Sejak saat itu, muncul tradisi popokan atau saling melempar lumpur sawah di Desa Sendang. Tujuannya adalah untuk menjauhkan kejahatan dan menolak bala dari daerah mereka. Tradisi ini juga menjadi wujud syukur warga atas keselamatan yang diberikan oleh Sang Pencipta.

Warga percaya bahwa lumpur yang dilemparkan mengandung berkah, sehingga mereka justru senang saat terkena lumpur tersebut. Popokan menjadi bagian penting dari budaya Desa Sendang yang terus dilestarikan hingga kini.

Baca Juga: Dugderan: Asal Usul dan Signifikansi Tradisi Jelang Ramadan

Bagian Dari Empat Ritual Penting

Ritual popokan merupakan bagian dari empat ritual penting yang digelar oleh masyarakat setempat dalam dua hari.
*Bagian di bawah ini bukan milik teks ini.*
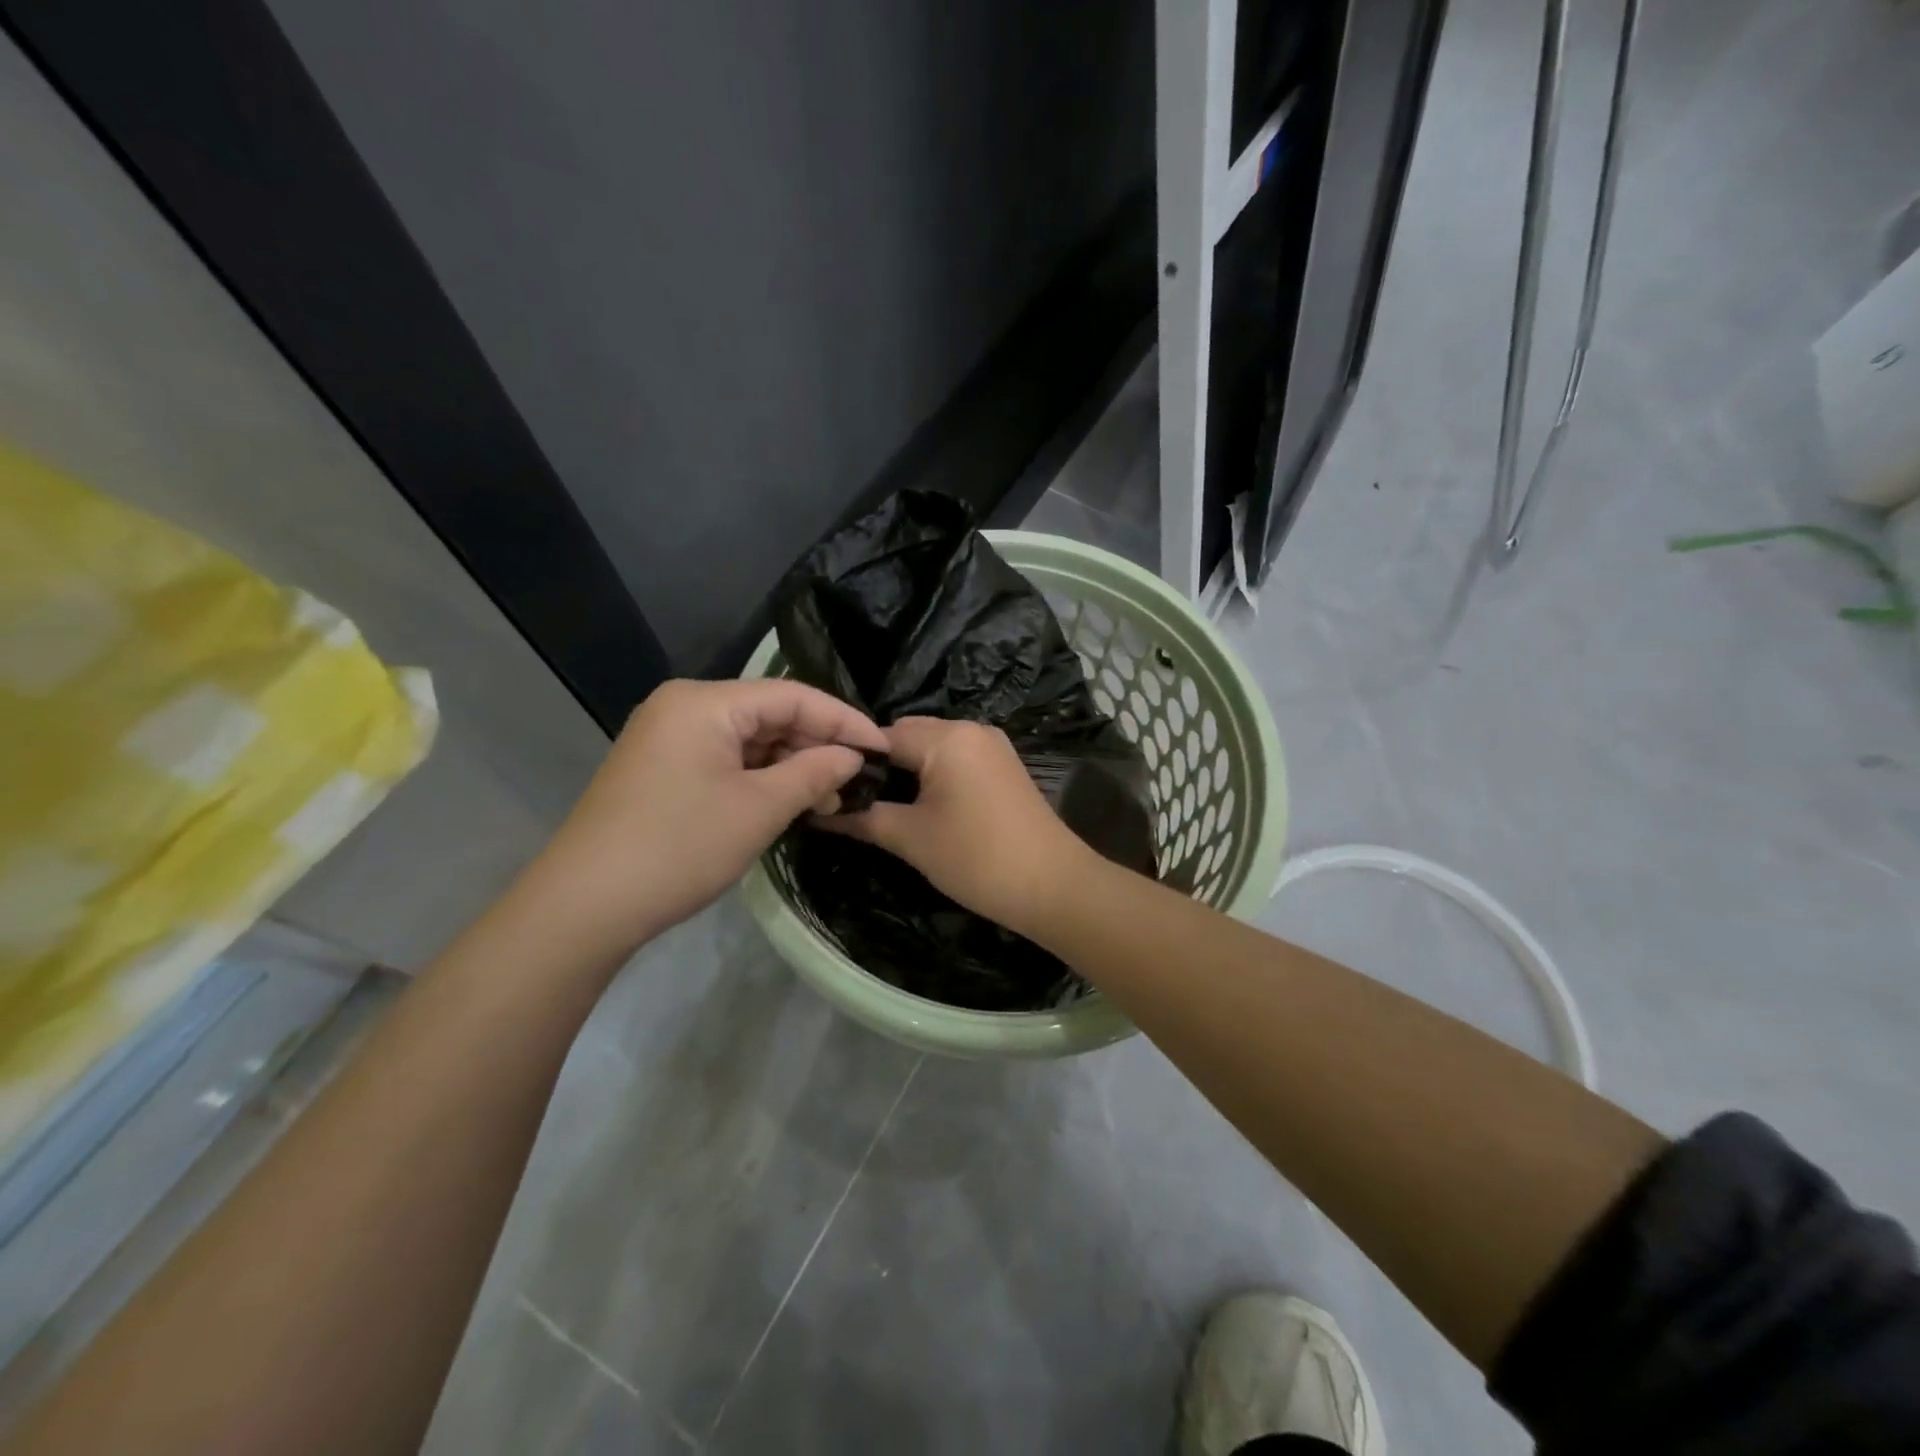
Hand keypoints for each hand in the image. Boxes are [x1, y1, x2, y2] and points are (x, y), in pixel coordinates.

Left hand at [527, 679, 886, 954]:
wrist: (584, 906)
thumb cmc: (678, 847)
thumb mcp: (758, 809)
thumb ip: (813, 773)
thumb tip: (852, 757)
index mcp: (704, 702)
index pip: (792, 695)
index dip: (843, 720)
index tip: (881, 748)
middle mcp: (684, 707)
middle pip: (769, 714)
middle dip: (816, 745)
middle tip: (855, 782)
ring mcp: (668, 738)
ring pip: (748, 739)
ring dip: (790, 765)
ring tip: (826, 801)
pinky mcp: (661, 768)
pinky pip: (725, 759)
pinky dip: (759, 778)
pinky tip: (786, 802)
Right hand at [822, 717, 1095, 935]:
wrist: (1053, 885)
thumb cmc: (976, 858)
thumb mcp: (911, 839)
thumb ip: (863, 818)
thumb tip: (818, 811)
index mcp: (946, 737)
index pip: (881, 736)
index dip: (852, 761)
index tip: (829, 788)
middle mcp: (971, 728)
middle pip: (908, 736)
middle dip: (881, 765)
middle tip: (853, 801)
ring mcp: (992, 746)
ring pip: (933, 747)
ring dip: (908, 771)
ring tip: (883, 806)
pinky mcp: (1004, 765)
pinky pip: (957, 759)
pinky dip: (935, 775)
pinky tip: (921, 805)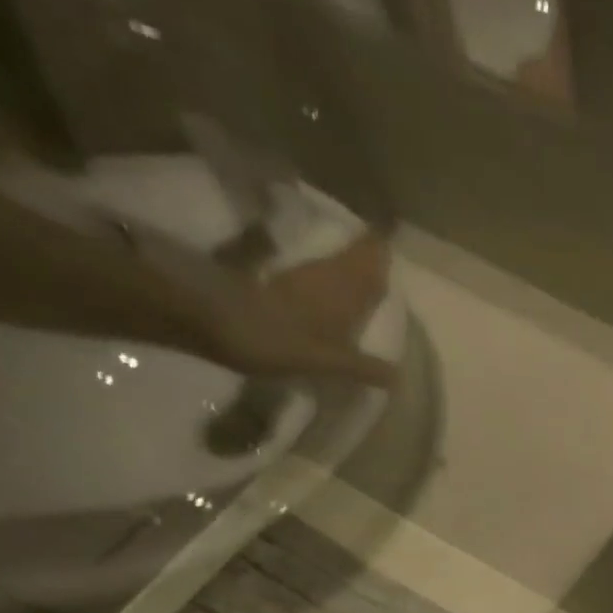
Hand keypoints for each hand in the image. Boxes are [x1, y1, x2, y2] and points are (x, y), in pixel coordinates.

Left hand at [198, 232, 396, 386]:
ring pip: (335, 264)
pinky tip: (332, 287)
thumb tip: (399, 377)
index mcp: (343, 289)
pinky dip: (329, 276)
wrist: (214, 321)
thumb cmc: (277, 340)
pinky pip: (317, 273)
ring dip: (350, 264)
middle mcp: (325, 274)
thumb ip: (362, 367)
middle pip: (353, 257)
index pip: (370, 258)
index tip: (395, 236)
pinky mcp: (279, 282)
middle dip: (368, 255)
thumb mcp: (326, 362)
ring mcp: (300, 275)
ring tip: (365, 272)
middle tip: (384, 257)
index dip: (382, 246)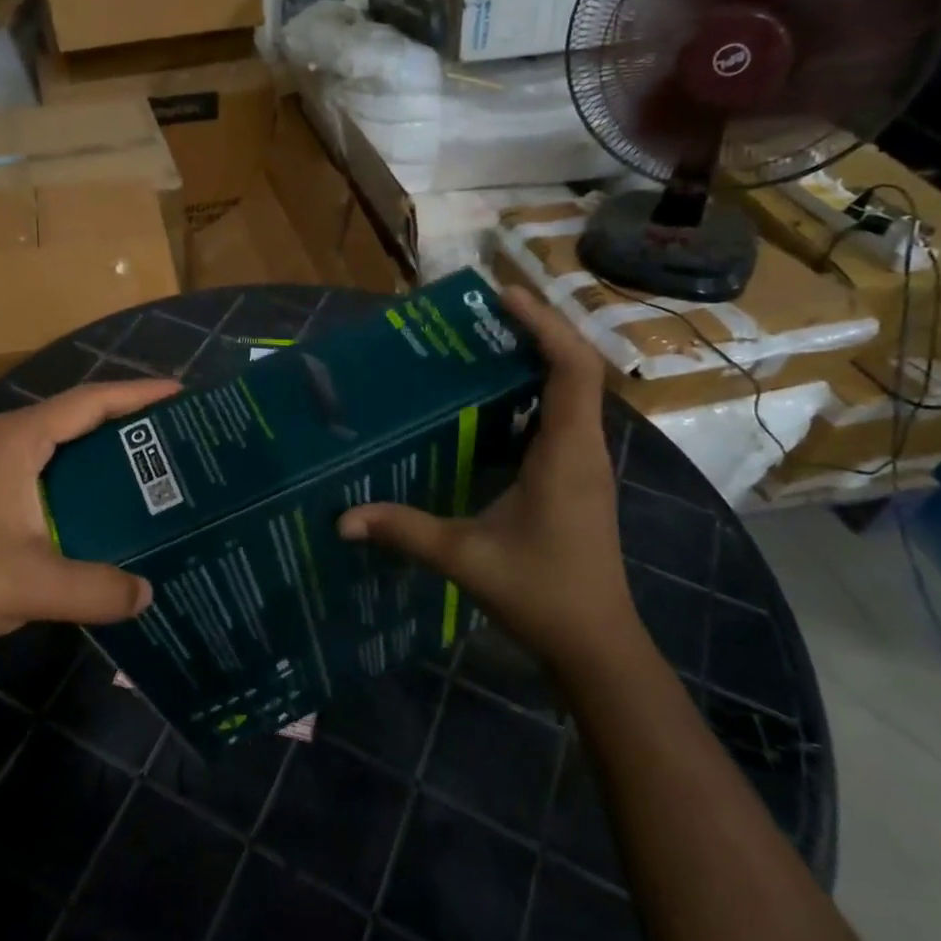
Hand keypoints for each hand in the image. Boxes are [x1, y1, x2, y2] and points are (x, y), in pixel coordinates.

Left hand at [0, 378, 179, 657]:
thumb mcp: (37, 586)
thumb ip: (99, 588)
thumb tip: (148, 593)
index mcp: (16, 440)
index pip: (88, 402)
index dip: (137, 394)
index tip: (180, 393)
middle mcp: (3, 438)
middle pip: (76, 413)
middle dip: (126, 417)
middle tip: (175, 431)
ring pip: (60, 438)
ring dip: (103, 444)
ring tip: (151, 459)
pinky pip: (46, 461)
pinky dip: (81, 467)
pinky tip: (106, 496)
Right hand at [338, 286, 633, 661]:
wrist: (596, 645)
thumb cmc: (542, 594)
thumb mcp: (465, 558)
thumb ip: (405, 531)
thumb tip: (343, 518)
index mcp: (566, 454)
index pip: (572, 368)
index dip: (544, 324)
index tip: (504, 296)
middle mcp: (584, 449)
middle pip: (577, 368)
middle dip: (538, 330)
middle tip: (485, 311)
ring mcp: (585, 464)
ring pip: (573, 393)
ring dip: (538, 359)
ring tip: (486, 342)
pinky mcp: (578, 479)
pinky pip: (561, 418)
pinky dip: (534, 395)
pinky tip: (493, 403)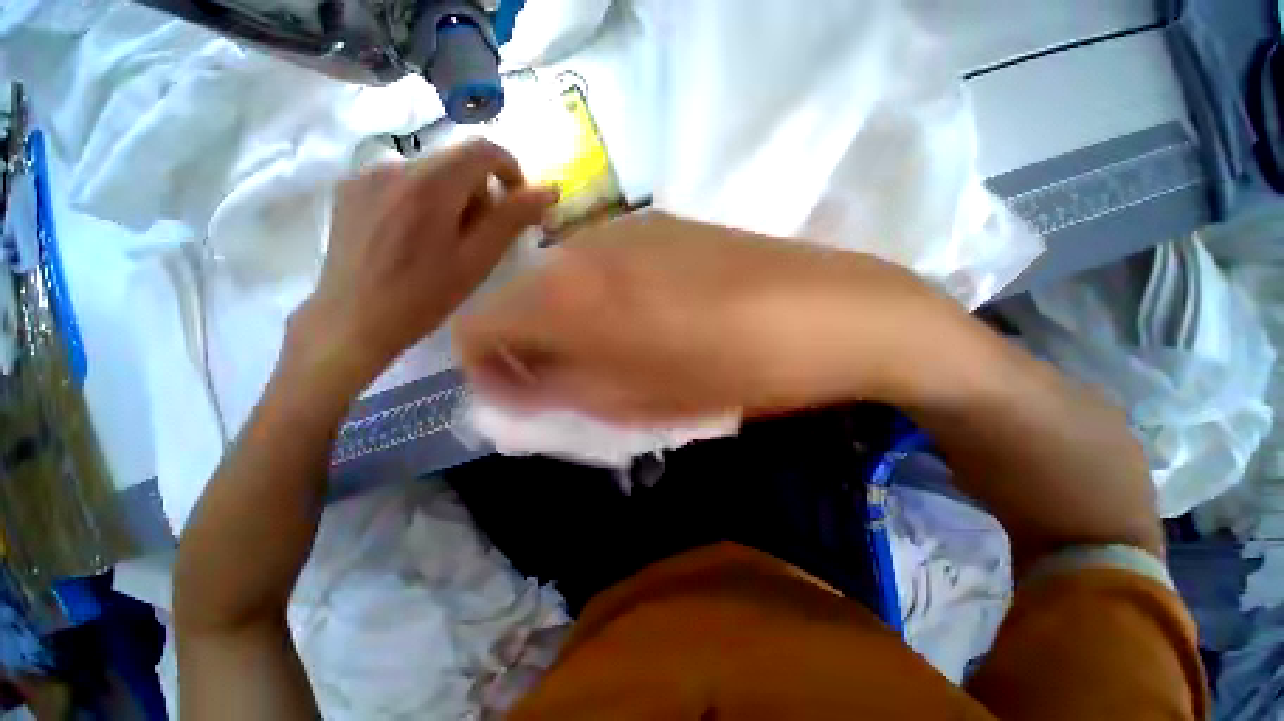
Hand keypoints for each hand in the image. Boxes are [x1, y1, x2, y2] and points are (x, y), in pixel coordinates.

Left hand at [290, 139, 557, 395]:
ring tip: (443, 242)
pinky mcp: (348, 189)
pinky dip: (420, 201)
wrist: (352, 320)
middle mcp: (394, 166)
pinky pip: (399, 182)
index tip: (515, 202)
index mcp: (430, 184)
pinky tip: (412, 238)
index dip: (509, 169)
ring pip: (428, 173)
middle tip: (479, 237)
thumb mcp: (478, 260)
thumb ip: (513, 219)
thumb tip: (548, 190)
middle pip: (455, 162)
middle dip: (478, 192)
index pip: (482, 149)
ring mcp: (365, 175)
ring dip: (449, 198)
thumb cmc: (424, 296)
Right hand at [454, 212, 973, 422]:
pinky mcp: (661, 224)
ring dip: (571, 322)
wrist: (827, 312)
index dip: (486, 366)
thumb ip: (560, 391)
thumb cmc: (732, 368)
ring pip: (563, 282)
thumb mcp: (636, 401)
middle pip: (520, 300)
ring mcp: (624, 227)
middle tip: (575, 382)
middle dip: (532, 347)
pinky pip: (604, 265)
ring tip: (620, 353)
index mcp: (567, 295)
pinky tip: (652, 318)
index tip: (519, 394)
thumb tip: (510, 385)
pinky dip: (604, 298)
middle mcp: (582, 247)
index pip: (477, 324)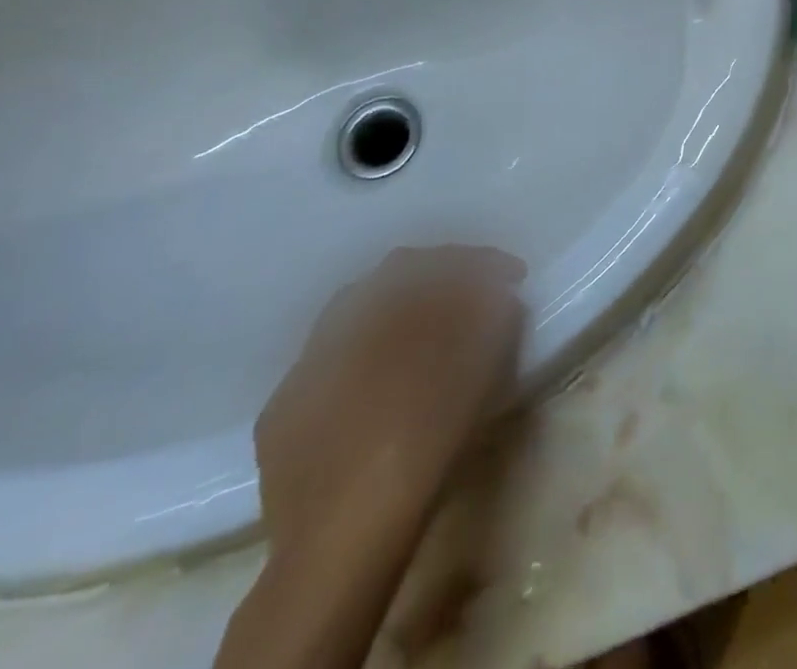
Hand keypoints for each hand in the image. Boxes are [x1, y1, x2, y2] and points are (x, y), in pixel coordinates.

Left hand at [254, 246, 526, 566]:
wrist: (342, 538)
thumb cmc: (427, 442)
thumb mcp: (483, 369)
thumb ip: (494, 318)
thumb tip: (498, 295)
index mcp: (394, 302)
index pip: (444, 259)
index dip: (484, 260)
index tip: (516, 275)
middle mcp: (343, 320)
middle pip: (394, 276)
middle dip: (437, 277)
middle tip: (472, 296)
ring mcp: (304, 366)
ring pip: (354, 315)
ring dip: (394, 313)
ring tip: (425, 336)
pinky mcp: (280, 413)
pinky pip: (328, 362)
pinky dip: (360, 356)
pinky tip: (375, 385)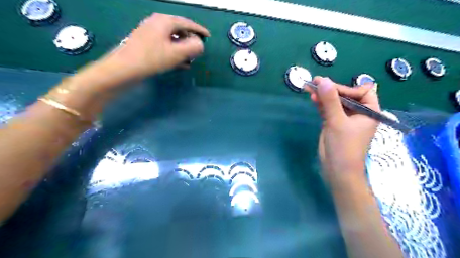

Sehari sebelum popokan, pada Kamis sore, laki-laki dewasa di desa membersihkan sumber mata air atau sendang yang dianggap sebagai sumber kehidupan masyarakat. Mereka percaya, sumber air yang bersih dapat memberikan keberkahan dan menjauhkan mereka dari penyakit dan kotoran.

Selanjutnya, warga desa membuat tumpeng sebagai simbol harmonisasi manusia dengan Tuhan, makhluk lain, dan sesamanya. Tumpeng berisi nasi berbentuk gunungan dengan berbagai sayur dan lauk, termasuk ingkung ayam. Setelah membaca doa yang dipimpin oleh modin, para lelaki akan mengarak tumpeng menuju area persawahan yang bakal menjadi medan perang lumpur bersama replika macan yang digiring oleh warga. Prosesi ini dilengkapi dengan pergelaran seni.

Setelah tumpeng didoakan dan dibagikan, ritual popokan dimulai. Peserta dan penonton tidak diperbolehkan marah ketika terkena lumpur. Sebaliknya, mereka harus merasa senang dan bersyukur karena lumpur yang dilemparkan dianggap mengandung berkah. Popokan dipercaya dapat menjauhkan kejahatan dan menolak bala dari daerah mereka. Tradisi ini diawali dari teror harimau yang mengganggu keselamatan warga. Kemudian, muncul seorang pemuka agama yang menyarankan agar warga tidak mengusir harimau dengan kekerasan, dan menyarankan untuk memopok (melempari) raja hutan itu dengan lumpur sawah. Usaha ini berhasil dan kemudian masyarakat setempat mengadakan tradisi popokan sebagai wujud syukur pada Sang Pencipta.